Required actions:
- A) Summarize the passage on Sainte-Adèle in two sentences.
- B) According to the passage on Sainte-Adèle, in what year did the first Canadian Pacific Railway train arrive in the town?
- C) Carry the passage on Sainte-Adèle's history forward from its final sentence.

** Document segment follows **

Sainte-Adèle () is a municipality in Quebec, Canada, and is part of the Les Pays-d'en-Haut Regional County Municipality. It lies on Route 117 about  north-west of Montreal. Its tourism-based economy centres on its skiing and hotel industry. Sainte-Adèle had a population of 12,137 as of 2011.

History

In 1842 Augustin-Norbert Morin purchased land in the area that would become Sainte-Adèle for 8¢ per arpent, which colonists arriving soon after then purchased from him for $8 CAD per arpent. The town of Sainte-Adèle was founded in 1855. A rail line was constructed and the first Canadian Pacific Railway train arrived in the town in 1891. The railway was used primarily to transport wood, cattle, dairy products, and mail.

The development and growth of the village of Sainte Adele began in 1938 with the opening of Le Chantecler Hotel[8], a 45-room inn on the shores of Lac Rond. Today this hotel has grown into a beautiful world class resort and convention centre.

In 1939 this was followed by the development of the Ste. Adele Lodge in the centre of the community. The history on the location of the Ste. Adele Lodge[9] actually dates back to 1910 when the site at the top of the big hill was developed and occupied by l’Hotel Rochon from 1910-1928. In 1928 its name was changed to La Maison Blanche and it operated until 1939. In late 1939 a Montreal businessman, Tom G. Potter, bought the old La Maison Blanche, demolished it and in its place built the Ste. Adele Lodge.

** End of Document segment **
** Supplied records follows **

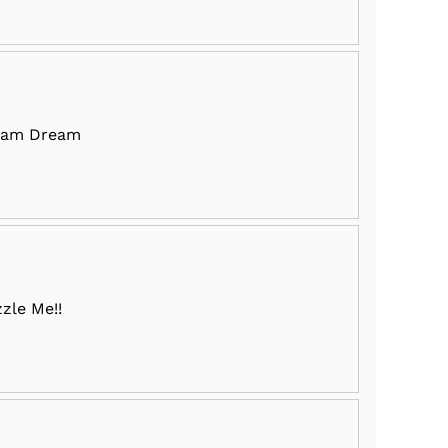
eam Dream
zle Me!!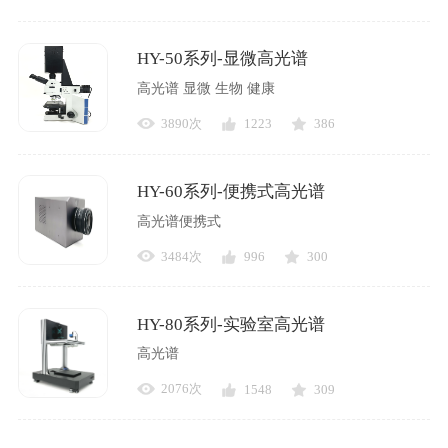
HY-50系列-显微高光谱
高光谱 显微 生物 健康
3890次
1223
386
HY-60系列-便携式高光谱
高光谱便携式
3484次
996
300
HY-80系列-实验室高光谱
高光谱
2076次
1548
309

** End of Supplied records **

Results for each task:
- A) Sainte-Adèle is a municipality in Quebec, part of the Les Pays-d'en-Haut Regional County Municipality, with a tourism-based economy centered on skiing and hotels. Founded in 1855 on land Augustin-Norbert Morin had bought in 1842, the town received its first Canadian Pacific Railway train in 1891, and its development began in 1938 with Le Chantecler Hotel, followed in 1939 by the Ste. Adele Lodge.

- B) 1891

- C)
The hotel consisted of the main building with an attached structure called the Red Room, which was a dance hall and got its name from the red cement polished floor. Facing north behind the main hotel was a building called The Cedars with deluxe hotel rooms and on the right, a building called The Pines containing less expensive rooms. The swimming pool with its three diving boards was the largest pool in Quebec outside Montreal. Mr. Potter also developed two ski hills, Hills 40 and 80, where the initial charge for day skiing was $0.50.

Mr. Potter hired the Johnny Holmes[10] Band which played on the CBC, and its star attraction Oscar Peterson [11] to perform during one summer. Mr. Lowell Thomas, the American radio broadcaster, broadcast shows from both the Ste. Adele Lodge and Mount Tremblant to his audiences in the United States, promoting the resorts as destinations for skiers. After Mr. Potter’s death in 1946 the hotel was sold and become known as the Montclair until it was destroyed in 1969. 
Tom Potter, who owned both the Ste. Adele Lodge and the Alpine Inn, Emile Cochand[12] owner of Chalet Cochand and Joe Ryan[13] a New Yorker who owned Mont Tremblant ski resort, were major players responsible for the development of the ski industry in the Laurentians.

The first "ski resort", Chalet Cochand, was built in 1914, followed by The Alpine Inn in 1924.  More hotels and expansions of local ski slopes followed. Sainte-Adèle's local newspaper, Le Journal des Pays d'en Haut, was established in 1967.  Supporting the thriving hotel and resort business of the time, the École Hôtelières des Laurentides (Hotel School of the Laurentians) opened in 1983.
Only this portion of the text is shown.